During this talk I had an epiphany about my own feelings towards a definition. The epiphany was sparked by an earlier talk by Daniel Frischemeier on the previous day, but brought into focus by this panel’s discussion. (Is it possible to have a slow epiphany?)
Statistics educators have been big proponents of teaching “statistical thinking”, which is basically an approach to solving problems that involve uncertainty/variation and data. But for many of us, the bit of problem solving in which a computer is involved is ignored in our conceptualization of statistical thinking. To some extent, statistical thinking is considered to be independent of computation. We’d like to think that we’d reach the same conclusions regardless of which software we were using. While that’s true, I think it’s also true that our approach to solving the problem may be software dependent. We think differently with different softwares because different softwares enable different thought processes, in the same way that a pen and paper enables different processes then a word processor.
And so I think that we statisticians become data scientists the moment we reconceptualize statistical thinking to include using the computer.
What does this have to do with Daniel’s talk? Daniel has done a very interesting study in which he examined the problem solving approach of students in a statistics class. In this talk, he offered a model for the expert statistician problem solving process. Another version of the data analysis cycle, if you will. His cycle (built solidly on foundations of others) is Real Problem –> Statistical activity –> Software use–> Reading off/Documentation (interpreting) –> conclusions –> reasons (validation of conclusions)–> back to beginning.
I think data scientists are those who would think that the “software use” part of the cycle was subsumed by the statistical activity part of the cycle. In other words, when you approach data cleaning, data organizing, programming, etc. as if they were a fundamental component of statistical thinking, and not just something that stands in the way of your getting to real data analysis, then you are doing data science. Or, as my colleague Mark Hansen once told me, “Teaching R is teaching statistics.” Of course its possible to teach R so that it seems like something that gets in the way of (or delays) understanding statistics. But it’s also possible to teach it as a complement to developing statistical understanding.
I don’t mean this as a criticism of Daniel’s work, because certainly it’s useful to break complex activities into smaller parts.
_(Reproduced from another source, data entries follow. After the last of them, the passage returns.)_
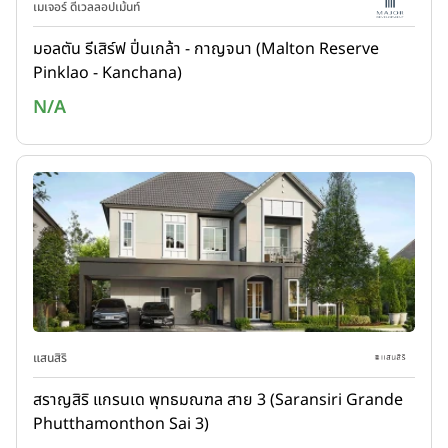
เมเจอร์ ดีเวลลอปเม้นท์
มอลตัน รีเสิร์ฟ ปิ่นเกล้า - กาญจนา (Malton Reserve
Pinklao - Kanchana)
N/A
แสนสิริ
สราญสิริ แกรนเด พุทธมณฑล สาย 3 (Saransiri Grande
Phutthamonthon Sai 3)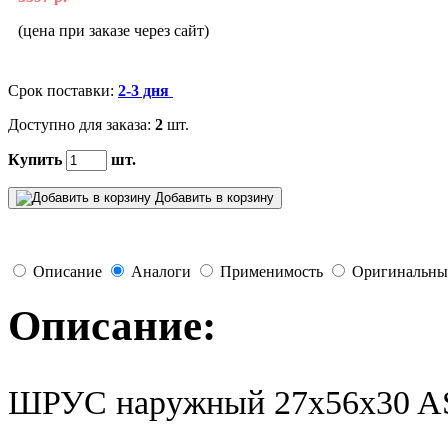
(цена при заказе через сайт)
Срок поставки:
2-3 дня
Доступно для заказа:
2
шт.
Купить
шт.
Добавить в корзину
Описание
Аналоги
Применимость
Оригинальны
Описание:
ШРУС наружный 27x56x30 A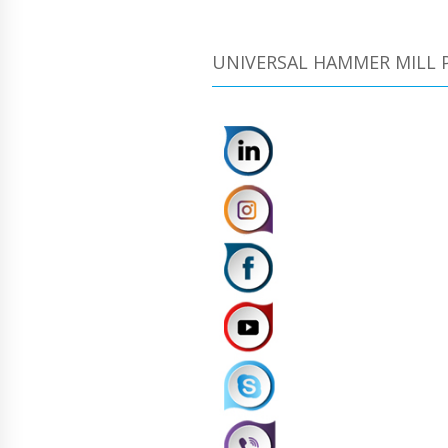
UNIVERSAL HAMMER MILL P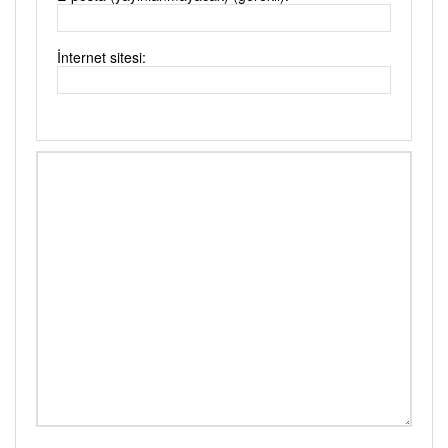
İnternet sitesi: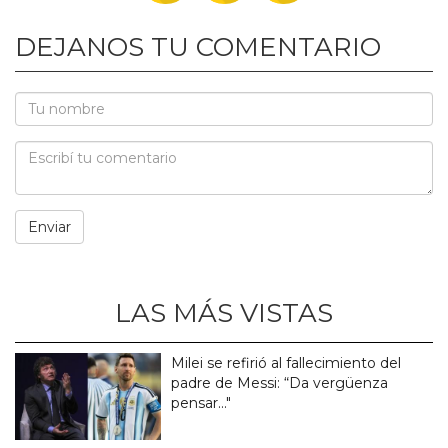
DEJANOS TU COMENTARIO
LAS MÁS VISTAS
Milei se refirió al fallecimiento del
padre de Messi: “Da vergüenza
pensar..."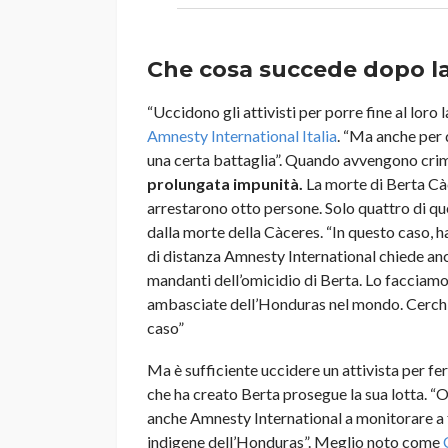
Che cosa succede dopo la
“Uccidono gli attivisti per porre fine al loro 
Amnesty International Italia
. “Ma anche per
una certa battaglia”. Quando avvengono crimin
prolungata impunità.
La morte di Berta Cà
arrestarono otto persone. Solo quattro di q
dalla morte della Càceres. “In questo caso, h
di distanza Amnesty International chiede anco
mandanti dell’omicidio di Berta. Lo facciamo 
ambasciate dell’Honduras nel mondo. Cerchia
caso”
Ma è sufficiente uccidere un attivista per fe
che ha creato Berta prosegue la sua lotta. “O
anche Amnesty International a monitorare a f
indigene dell’Honduras”. Meglio noto come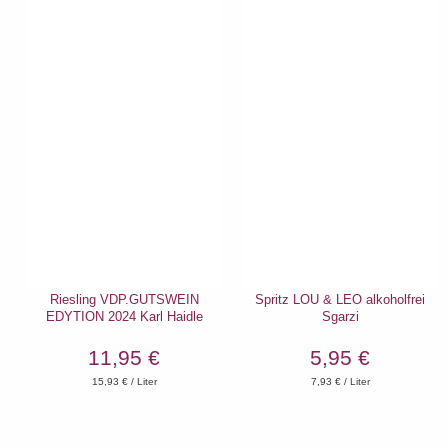
Riesling VDP.GUTSWEIN
Spritz LOU & LEO alkoholfrei
EDYTION 2024 Karl Haidle
Sgarzi
11,95 €
5,95 €
15,93
€ / Liter
7,93
€ / Liter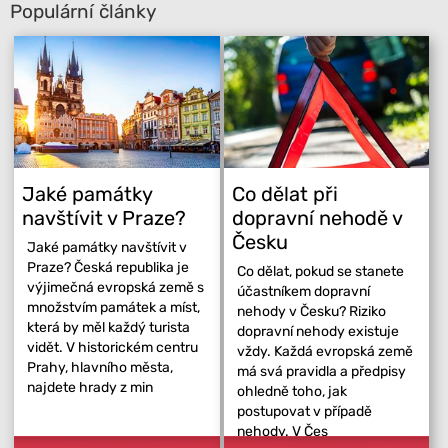
Populární články
Jaké památky
Co dělat při
navštívit v Praze?
dopravní nehodě v
Česku
Jaké památky navštívit v
Praze? Česká republika je
Co dělat, pokud se stanete
výjimečná evropská země s
účastníkem dopravní
množstvím památek a míst,
nehody v Česku? Riziko
která by měl každý turista
dopravní nehody existuje
vidět. V historickém centru
vždy. Každá evropská země
Prahy, hlavního města,
má svá pravidla a předpisy
najdete hrady z min
ohledně toho, jak
postupovat v případě
nehody. V Čes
But I think that there is a figure-and-ground issue, in which statisticians have seen modeling and data analysis as the figure, and the computer as the ground. But when our thinking unites these views, we begin to think like data scientists. And so I do not think that “data science” is just a rebranding of statistics. It is a re-consideration of statistics that places greater emphasis on parts of the data cycle than traditionally statistics has placed.
I’m not done with this issue. The term still bothers me. Just what is the science in data science? I feel a refresher course in Popper and Kuhn is in order. Are we really thinking scientifically about data? Comments and thoughts welcome.